Remove Carriage Return in Sequential Stage Filter

Posted: Wed May 08, 2019 10:46 pm
by sarathchandrakt
Hi,

I am already using sed '1d;$d' to remove first and last line of the file. Now I have to remove carriage return from the file too. I have commands that can do both tasks separately. But I'm trying to find a command that can do all tasks in one filter.

Any help is appreciated.

Thanks.

Posted: Thu May 09, 2019 6:26 pm
by chulett
Can I ask the "why" of this? Is it because it's a Windows/DOS file? If so, there are other ways of handling it.

Posted: Fri May 10, 2019 5:01 pm
by ray.wurlod
You can probably adapt the sed script, but I'd use tr -d \n to remove newlines (or tr -d \r to remove carriage returns).

Craig's question is relevant, though, because if it's only DOS-style line terminators, you can simply use the Record Terminator String property, setting its value to DOS-style.

Re: Remove Carriage Return in Sequential Stage Filter

Posted: Sun May 12, 2019 4:15 pm
by mouthou
Based on Craig's and Ray's response focusing on carriage returns, I am slightly confused of your need.

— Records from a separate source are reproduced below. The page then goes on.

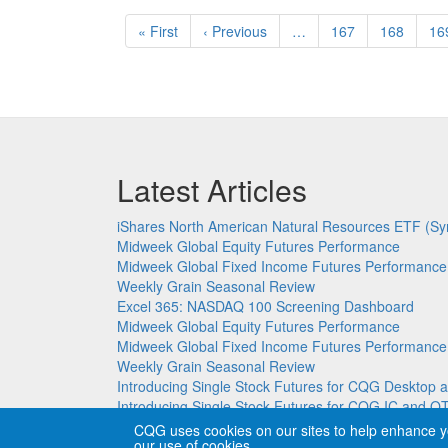
Pagination
First
« First
Previous
‹ Previous
…
Page
167
Page
168
Pa
16
page
page
Latest Articles
iShares North American Natural Resources ETF (Sy
Midweek Global Equity Futures Performance
Midweek Global Fixed Income Futures Performance
Weekly Grain Seasonal Review
Excel 365: NASDAQ 100 Screening Dashboard
Midweek Global Equity Futures Performance
Midweek Global Fixed Income Futures Performance
Weekly Grain Seasonal Review
Introducing Single Stock Futures for CQG Deskto
Introducing Single Stock Futures for CQG IC and Q
CQG uses cookies on our sites to help enhance y
our use of cookies.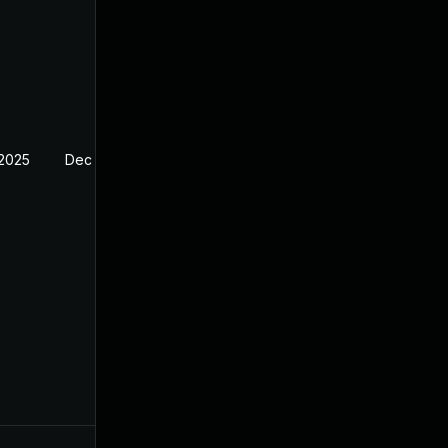
 2025
Dec 29, 2024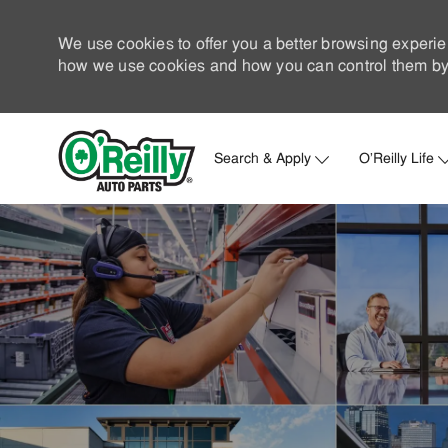
We use cookies to offer you a better browsing experie
how we use cookies and how you can control them by 
Search & Apply
O'Reilly Life
-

I think you are looking for a command pattern which does both header/trailer removal and CR removal in one shot. If so, this seems a unix command related question which is to be put in SeqFile stage option.

Did you try unix command piping something like " sed '1d;$d' <file> | tr -d ''. Another option of enclosing commands with && would also work like "(sed '1d;$d') && (tr -d )". Explore the exact syntaxt for the both the patterns, try running it from command prompt first and it should fix your need.

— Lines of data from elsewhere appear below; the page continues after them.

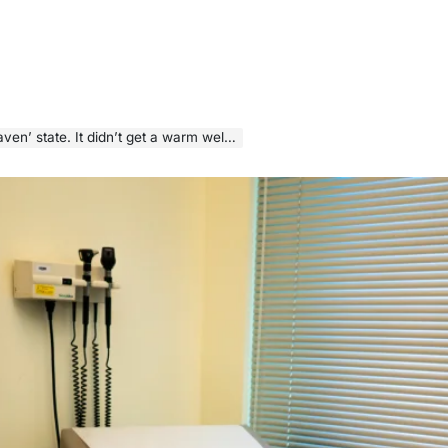
n’ state. It didn’t get a warm welcome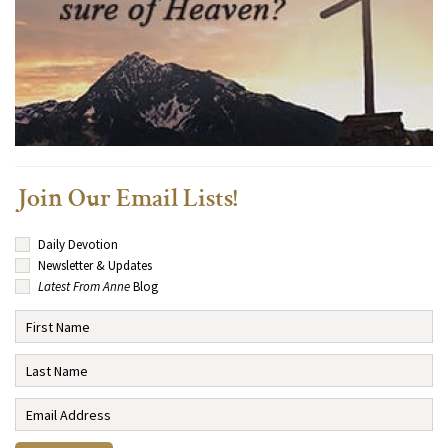
Join Our Email Lists!
Daily Devotion
Newsletter & Updates
Latest From Anne
Blog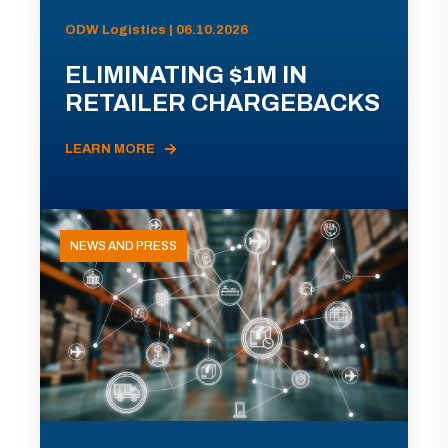
ODW Logistics | 06.10.2026
ELIMINATING $1M IN
RETAILER CHARGEBACKS
LEARN MORE
NEWS AND PRESS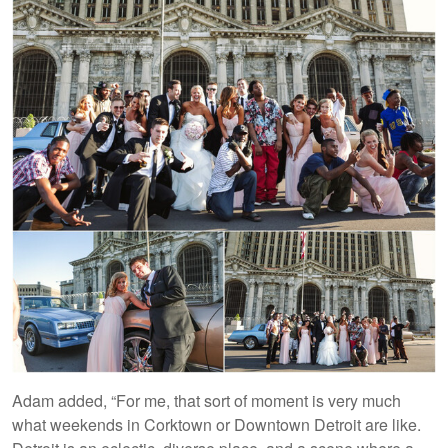
Adam added, “For me, that sort of moment is very much
what weekends in Corktown or Downtown Detroit are like.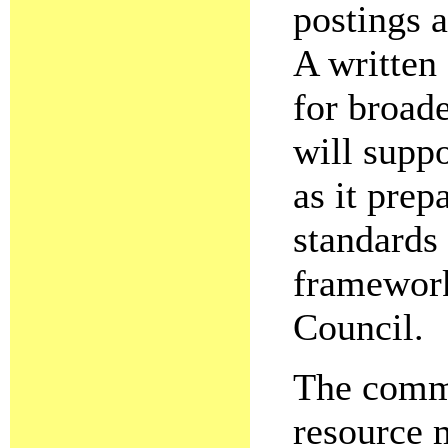
postings a
A written 
for broade
will supp
as it prepa
standards 
framework
Council.
The commi
resource m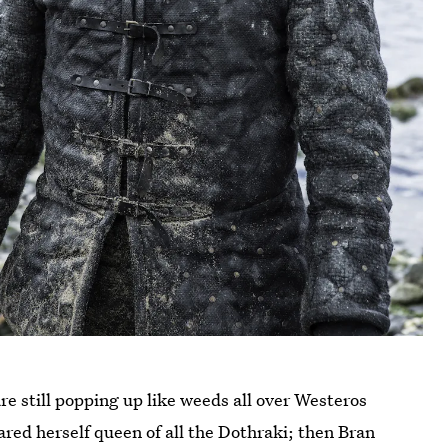
e still popping up like weeds all over Westeros
ared herself queen of all the Dothraki; then Bran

Posted: Sun May 12, 2019 6:51 pm
by chulett
It does seem that they are looking for such a "one shot" command. I was just trying to see if this CR was part of a DOS CR/LF record terminator string and if the command was (in essence) doing a DOS2UNIX terminator change to the UNIX LF. If that's the case, it's an unnecessary change as noted.

Posted: Mon May 13, 2019 1:05 am
by sarathchandrakt
Thank you everyone for the responses. I am getting extra CRs in file that we get from third party source. We figured it would be easy to fix it from our end.

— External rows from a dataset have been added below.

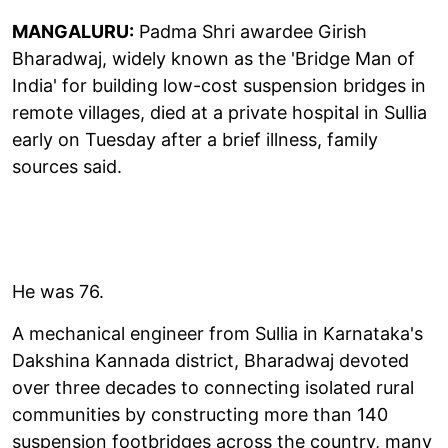
MANGALURU:
Padma Shri awardee Girish
Bharadwaj, widely known as the 'Bridge Man of
India' for building low-cost suspension bridges in
remote villages, died at a private hospital in Sullia
early on Tuesday after a brief illness, family
sources said.
He was 76.
A mechanical engineer from Sullia in Karnataka's
Dakshina Kannada district, Bharadwaj devoted
over three decades to connecting isolated rural
communities by constructing more than 140
suspension footbridges across the country, many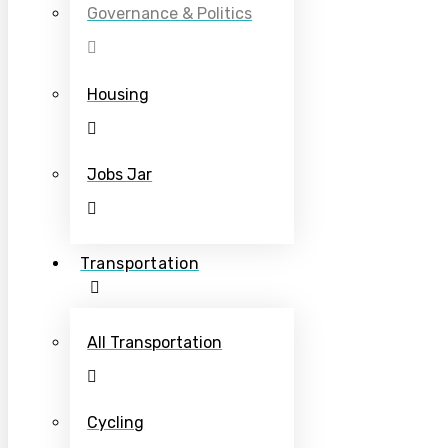
Governance & Politics
Housing
Jobs Jar
Transportation
All Transportation
Cycling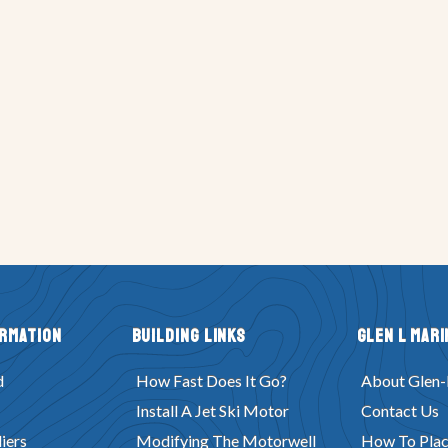
ormation
Building Links
Glen L Mari
d
How Fast Does It Go?
About Glen-
Install A Jet Ski Motor
Contact Us
iers
Modifying The Motorwell
How To Plac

I used TR in before job sub routineto remove CRs and then used sed in seq stage filter to remove header and footer. I was trying to accomplish both in one statement.

Posted: Wed May 15, 2019 12:12 pm
by mouthou
Any particular reason to go for a routine for CR removal? What is the issue in using unix in removing CRs and that too in the same place where header and trailer are handled.

Wondering what is made possible by a routine when unix can easily do the same.

Posted: Wed May 15, 2019 5:19 pm
by ray.wurlod
Probably using ExecSH as the before-job subroutine as a quick, easy interface to the UNIX command pipeline, thus avoiding the need for a sequence job.

Posted: Wed May 15, 2019 11:24 pm
by UCDI
perhaps less well know, you can call several unix commands back to back with a ; between them in the shell execute stage. here, piped stream is perhaps as good or better, but if you need it...

you can invoke the unix commands in a parallel job too, via a routine, if the before/after is insufficient.

Posted: Tue May 21, 2019 9:31 pm
by sarathchandrakt
The reason why we didn't run unix commands in sequence job is sometimes, we will be asked to process just a single file and running the sequence will trigger multiple jobs. So, we decided to keep the whole logic in the parallel job itself.

Honestly, I didn't think of using routines in parallel job. That is something I will defiantly consider in future. We were in a rush to do a quick fix to move to production.

Thanks again for all the input.

Posted: Wed May 22, 2019 1:18 pm
by mouthou
Just so you know. I don't think any of the response above gave a slight reference of using a Sequence as such. Those direct options were such that you could either put in ExecSH section as Ray mentioned or in Seq File stage directly.